Voltando às nossas questões com base na observação de imagens: Mesmo que tivesse sido possível fornecerem-me as descrições em braille, mesmo que tivesse surgido a ideia de as gravar em áudio previamente, nada surtiria efeito: Eu não leria, nem ouviria ler tudo a tempo de responder; além de que a audição das descrições incomodaria as demais participantes. A menos que eu usasse auscultadores. Só que, com eles nos ouvidos, eu ficaria parcialmente isolada do meio circundante.

No caso vertente, este tipo de questões deveria ter sido abolido?
Não. Todas as respondentes, excepto eu, usufruem dos seus cinco sentidos; portanto a estratégia sensata consistiu em optarem pelo mal menor, ou seja, sacrificar a parte pelo todo. As questões a partir da observação de imagens afiguram-se-me insubstituíveis, pois o aperfeiçoamento pelo treino da concentração no que os olhos veem, e da memória visual, é tão importante como melhorar a concentração no que se ouve e a memória auditiva.

Vale-nos o consolo de que a ausência da leitura das opções de resposta em formato áudio é fácil de corrigir. As organizadoras deste teste não repetirão a falha em presença de uma situação idêntica. Os erros aborrecem-nos, alguns são difíceis de corrigir; pporém eles dão-nos lições, às vezes duras, na própria pele, as quais por isso mesmo ficam guardadas para sempre no nosso espólio intelectual. Tornam-nos mais sábios, mais tolerantes.

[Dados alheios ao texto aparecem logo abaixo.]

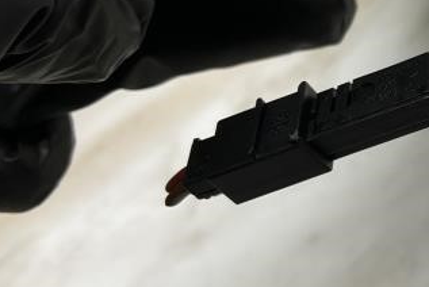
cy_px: 115
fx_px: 906
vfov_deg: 18.0
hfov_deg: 23.8
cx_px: 537
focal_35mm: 76
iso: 25
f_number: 1.8
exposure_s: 1/358
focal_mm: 3
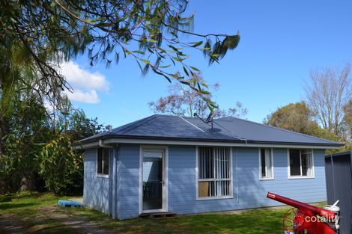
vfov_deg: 38.3
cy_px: 117
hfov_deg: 55.1
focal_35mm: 34
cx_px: 176
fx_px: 337
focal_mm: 23
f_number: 8
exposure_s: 1/250
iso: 100
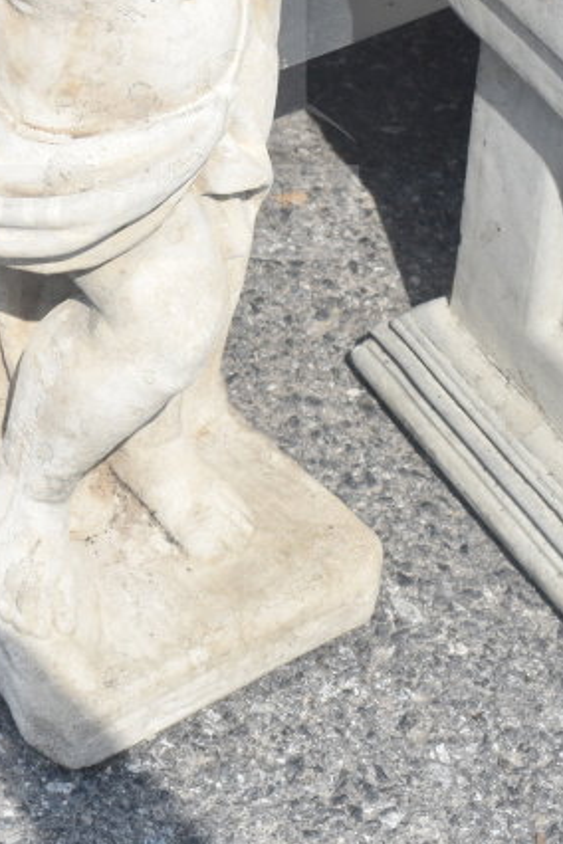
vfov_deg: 17.4
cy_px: 102
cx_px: 135
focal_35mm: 116
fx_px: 2721
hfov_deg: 11.8
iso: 200
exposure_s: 1/320
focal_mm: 36
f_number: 9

A minha equipa perdeu. Era previsível. Mesmo assim a notícia do resultado não passou sem deixar um leve rasto de tristeza. Em mim. Talvez em cada uma de nós. Ninguém gosta de perder, nem a feijões, não é? Esta consciência da susceptibilidade humana terá sinalizado que a derrota já nos bastava. Porque sobre o gelado… Nem uma palavra. Por solidariedade, diria eu, fomos tacitamente dispensadas de o pagar.